В Риге ей повезло больше, чем в Москве. Начав работать в районной Детской библиотеке, она постепенно дослужилась до заместителя директора Главной республиканской библиотеки.

Опять она долго была одна, хотя, бурно отгоревав смерть Гарика, энергично стремилась наладить себе семью. По работе и по своим общественным делам она общалась с административными и партийными работниками, они и составляли круг ее знакомых. «Эльза Чудачка, — говорила мне ее приятельница, простая и хорошая русская женщина, — не понимает, с кем ей надо водиться. Кто же из этих партийных деятелей женится на еврейке? И думать нечего!»

Вышла замуж Эльза вторично за человека возраста ее матери. Ее муж, прекрасно образованный врач, человек западного воспитания и склада: учился в Сорбонне, воевал в Испании, свободно говорит по-латышски, немецки, по-еврейски, по-французски и по-испански. И если бы не его серьезный возраст и, соответственно, болезни, и не его постоянная тоска по детям (его сын- в Испании, дочь — в Израиле), то они были бы вполне довольны жизнью. Эльза самоотверженно, яростно ухаживает за ним, счастливая, что у нее есть свой Дом, семья. Перетащила в Ригу мать и сестру и взвалила на себя заботы и о них.

Я не успела поехать в Ригу попрощаться с ней, а она не могла вырваться в Москву, потому что у матери был инсульт, а у мужа тяжелый сердечный приступ. Так и не повидались.

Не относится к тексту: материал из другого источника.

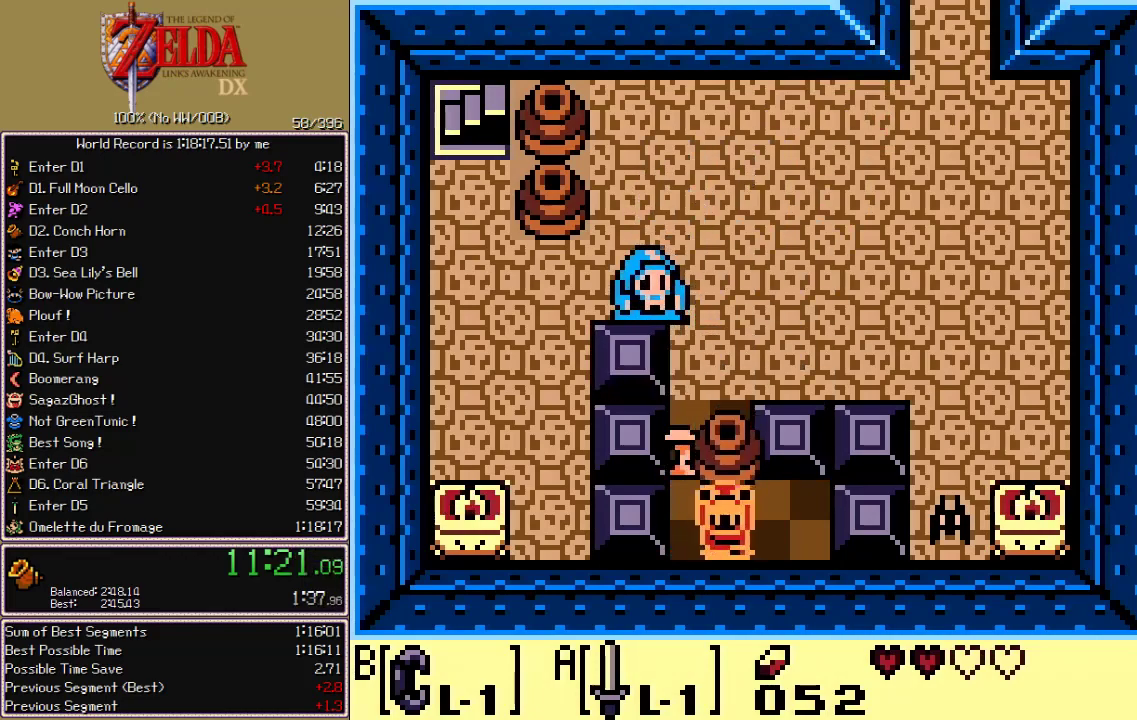
{"buttons": ["A", "DPAD_RIGHT"], "events": [[33, "B", "down"], [83, "DPAD_RIGHT", "down"], [100, "DPAD_UP", "up"], [117, "B", "up"], [450, "A", "down"]]}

«Женщины нашего рода неудачливы» — говорил мамин дядя, умный и прозорливый Соломон Верховский. Это полностью относится и к моей матери и ее сестре Анне. Мне странно называть Анну теткой, всю свою жизнь я ее воспринимала как еще одну мать. Не имевшая своих детей, она страстно была привязана к своим немногочисленным племянникам — Жанне, моему брату и ко мне, больше всех — ко мне. Думаю, не потому, что я лучше других, а потому что мне жилось труднее. С мамой они были во многом полной противоположностью. Моя мать, если такое определение допустимо, была мрачным оптимистом. Ее жизнь была всегда трудной, отец не только не был опорой, но наоборот, всегда вносил в наш быт осложнения, иногда из-за опрометчивых поступков, чаще из-за своих болезней. В 1930 году, поддавшись чьему-то влиянию, он перетащил семью из веселого и обжитого Баку в Пермь — мрачный, неуютный уральский город. Жилось там трудно, мы все очень мерзли, болели, никак не могли приноровиться к новым условиям. Через два года мама съездила в Москву, произвела, так сказать, рекогносцировку, после этого поехал отец, договорился о работе, квартире и вернулся сделать дела. Отправили багаж, и мы с мамой уехали первыми. Отец все не ехал, потом оказалось, что он тяжело заболел. Мать уехала к нему обратно в Пермь, меня забрал к себе брат, который к тому времени уже обосновался в Москве. Когда родители приехали, ни работы для отца, ни жилья уже не было. Трудно было представить себе, что еще два года назад наша семья жила в центре Баку, в просторной квартире, что ее положение в городе было прочным и почетным. Шесть лет мы скитались по чужим комнатам, пока не получили две клетушки за городом, в дачной местности. Эти две комнатки через несколько месяцев поменяли на полуподвал возле Таганки, где прошли четверть века моей жизни, где родился и подрос наш сын. Как только матери удавалось что-то налаживать для улучшения нашей жизни, отец заболевал, и все рушилось. В конце концов, она страшно устала, даже немного ожесточилась внутренне, только чувство семейного долга заставляло ее держаться и в меру слабеющих сил, как она говорила, «тянуть воз». Она не разрешала себе расслабиться, размагнититься, жаловаться, отказаться от принципа — ставить перед собой цель и любой ценой добиваться ее. Но в нашем доме все реже звучал смех, мы как-бы боялись хоть ненадолго ощутить безмятежность, почувствовать груз постоянных забот и трудностей не таким давящим.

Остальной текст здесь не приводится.